И под конец, уже во втором акте моего экзамена, Марбрианус потребовал от меня куплетов.
«Малыш, а знаешь ли ты песню Беншуа, которая начинается так:
Мои мечты устремляются к ней.
О, дама грез, вас нет милей…»
Я тотчас подхватил эти слова, которые кружатся как в танце:
«И нет прекрасней и стройней.
Привета я жду с тоской».
Должно быть, они правильно рассудили, и в моем голосе точно было что-то привлекательное, потому что его воздействие на мэтров оказалось неожиданным. Едва я начал куплет, в котором говорится:
«Но дама жестока к мольбе моей
И дамы на свете нет холодней,
И сердце, которому все больней,
В смерти найдет покой…»,
как Пьеррон де Ла Рю вступил с первым куплетом по правилам канона. Потом в канон влился голос Компера, за ним Марбриануса. Каждый в свой черед поднимался, входил в азарт и своим чистым или сипловатым голосом создавал завихрения вокруг моего светлого тембра. Я и моя песня, подобно драгоценному камню, оказались заключены в оправу из близких, но все же неуловимо отличающихся друг от друга гармоний.
Последним в канон вступил Жоскен. Движением руки он задержал мою песню и, начав басом, стал варьировать ее по своему усмотрению. По знаку его указательного пальца я подхватил только что созданную им вариацию в обращенном виде и полной грудью. Семеро его друзей, завороженные гипнозом канона, вновь присоединили свои голоса, и каждый украшал его своей импровизацией.

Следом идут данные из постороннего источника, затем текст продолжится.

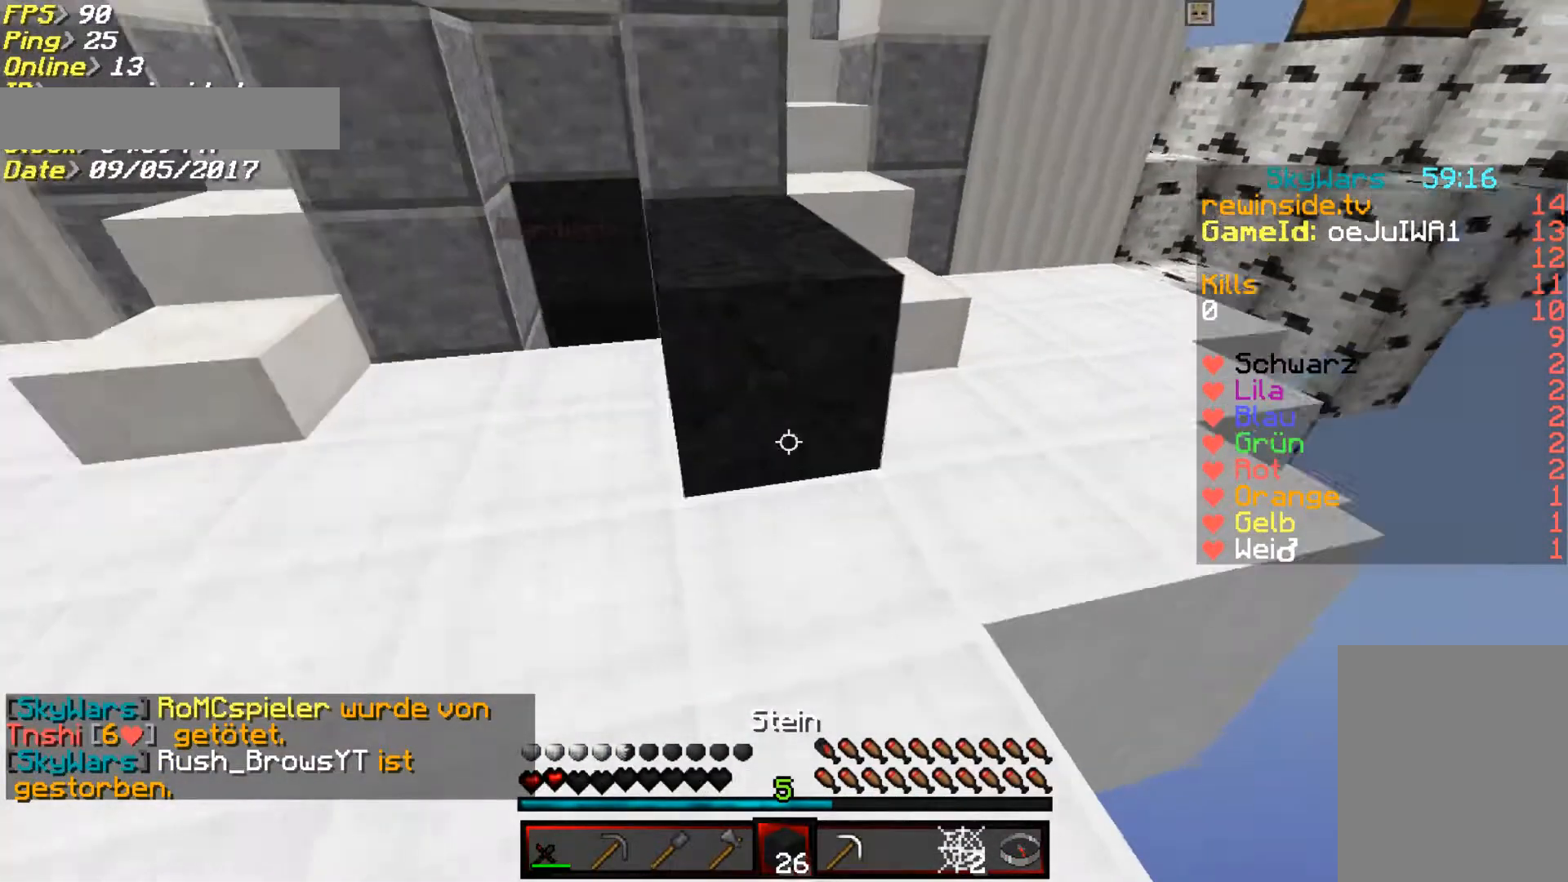
{"keys": ["a", "w"], "mouse": [], "events": [[183, "s", "up"], [383, "w", "down"]]}
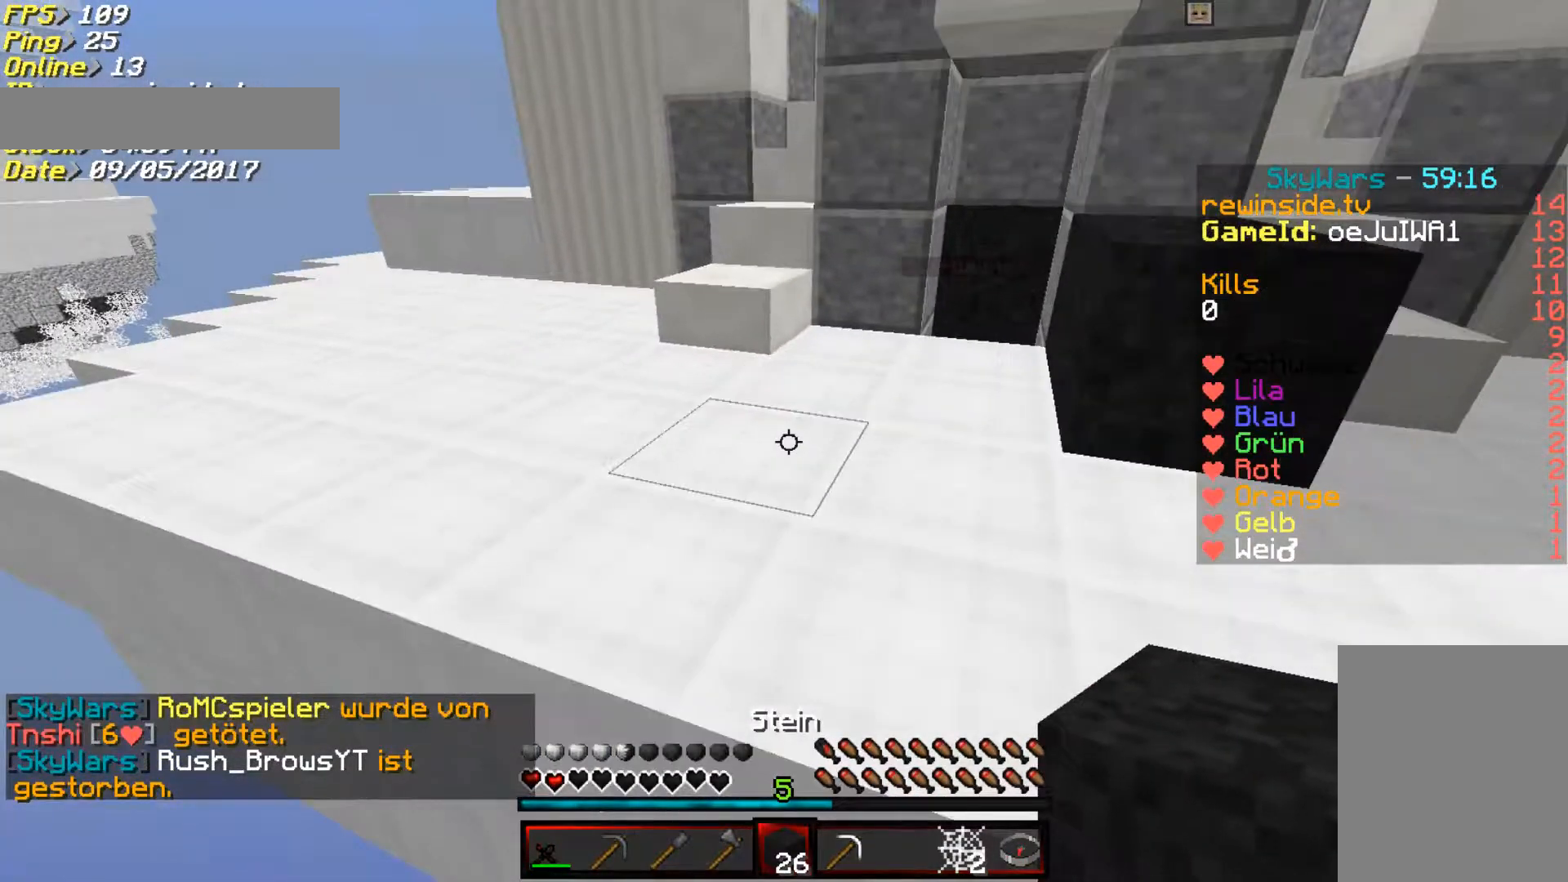
{"keys": ["w"], "mouse": ["right"], "events": [[83, "mouse_right", "down"], [217, "a", "up"], [283, "mouse_right", "up"], [417, "mouse_right", "down"]]}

Эта песенка, в которой влюбленный приходит в отчаяние от холодности своей прекрасной дамы, превратилась в головокружительную конструкцию, стержень которой то растворялся в ее усложненной архитектуре, то вновь вырастал, выстраиваемый басом Жоскена, а потом величественно сверкал и искрился тенорами Пьеррона и Марбриануса.
Жоскен вынул кристалл из своей шкатулки. Убедившись, что солнце падает в сад отвесно, он положил его точно в центре медного подноса. В тот же миг из кристалла брызнул радужный спектр и смешался с водой фонтана. Краски спектра переливались подобно витражу, пронзенному лучом света. Был ли это эффект благородной магии, в основе которой лежало искусно приложенное знание оптики, не знаю…., только Эделина, молитвенно сложив руки, бросилась на колени перед волшебным камнем.
Соседи, знакомые с обычаями дома, издали прислушивались к тому, что в нем происходило. Постепенно весь Конде, покинув свои мастерские, конюшни, кухни, уселся в баркасы, в шлюпки или на паромы и принялся грести в сторону нашего жилища. Теперь многоголосье, доведенное до полной силы звучания всей мощью девяти наших грудных клеток, неслось над Шельдой, вспученной щедрым весенним паводком. Но еще быстрее, чем ее воды, распространялся слух о том, что происходит при свете дня на острове господина Жоскена. Множество лодок с людьми окружило сад.
Лежащий на меди кристалл отбрасывал тысячи лучей и был подобен оси, вокруг которой кружил канон нашего рондо. Когда мелодия, воодушевленная благоговением, которое она вызывала в толпе при каждом усиленном ее повторении, наполнялась другими словами, люди начинали креститься и становиться на колени.
Жоскен подводил нас к латинскому Credo. Едва солнце достигло зенита и луч, отраженный камнем, осветил все наши девять лиц, мы грянули Символ Веры, вспыхивая трижды тремя голосами в пламени Параклита[23]:
«Et in Spiritum Sanctum, Dominum et vivificantem : qui ex Patre Filioque procedit[24]»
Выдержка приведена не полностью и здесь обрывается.